(Information provided Opens)
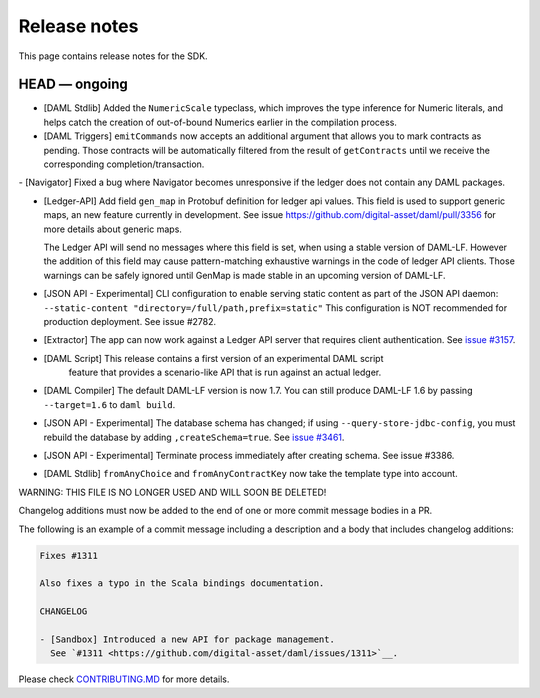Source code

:.. Copyright (c) 2019 The DAML Authors. All rights reserved.
.. SPDX-License-Identifier: Apache-2.0

Release notes
#############

This page contains release notes for the SDK.

HEAD — ongoing
--------------

- [DAML Stdlib] Added the ``NumericScale`` typeclass, which improves the type inference for Numeric literals, and helps catch the creation of out-of-bound Numerics earlier in the compilation process.

- [DAML Triggers] ``emitCommands`` now accepts an additional argument
  that allows you to mark contracts as pending. Those contracts will
  be automatically filtered from the result of ``getContracts`` until
  we receive the corresponding completion/transaction.
  
- [Navigator] Fixed a bug where Navigator becomes unresponsive if the ledger does not contain any DAML packages.
  
- [Ledger-API] Add field ``gen_map`` in Protobuf definition for ledger
  api values. This field is used to support generic maps, an new
  feature currently in development.  See issue
  https://github.com/digital-asset/daml/pull/3356 for more details
  about generic maps.

  The Ledger API will send no messages where this field is set, when
  using a stable version of DAML-LF.  However the addition of this
  field may cause pattern-matching exhaustive warnings in the code of
  ledger API clients. Those warnings can be safely ignored until
  GenMap is made stable in an upcoming version of DAML-LF.

- [JSON API - Experimental] CLI configuration to enable serving static content as part of the JSON API daemon:
  ``--static-content "directory=/full/path,prefix=static"``
  This configuration is NOT recommended for production deployment. See issue #2782.

- [Extractor] The app can now work against a Ledger API server that requires client authentication. See `issue #3157 <https://github.com/digital-asset/daml/issues/3157>`__.
- [DAML Script] This release contains a first version of an experimental DAML script
   feature that provides a scenario-like API that is run against an actual ledger.
- [DAML Compiler] The default DAML-LF version is now 1.7. You can
  still produce DAML-LF 1.6 by passing ``--target=1.6`` to ``daml
  build``.

- [JSON API - Experimental] The database schema has changed; if using
  ``--query-store-jdbc-config``, you must rebuild the database by adding
  ``,createSchema=true``.
  See `issue #3461 <https://github.com/digital-asset/daml/pull/3461>`_.

- [JSON API - Experimental] Terminate process immediately after creating schema. See issue #3386.

- [DAML Stdlib] ``fromAnyChoice`` and ``fromAnyContractKey`` now take
  the template type into account.
WARNING: THIS FILE IS NO LONGER USED AND WILL SOON BE DELETED!

Changelog additions must now be added to the end of one or more commit message bodies in a PR.

The following is an example of a commit message including a description and a body that includes changelog additions:

.. code-block:: none

  Fixes #1311

  Also fixes a typo in the Scala bindings documentation.

  CHANGELOG

  - [Sandbox] Introduced a new API for package management.
    See `#1311 <https://github.com/digital-asset/daml/issues/1311>`__.

Please check `CONTRIBUTING.MD <https://github.com/digital-asset/daml/blob/master/CONTRIBUTING.md#pull-request-checklist>`__ for more details.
(Information provided Closes)
▶ [What needs to be done] All lines carrying the word "using" must be copied from the data above.

▶ [Result of this exercise]
  using a stable version of DAML-LF.  However the addition of this
- [JSON API - Experimental] The database schema has changed; if using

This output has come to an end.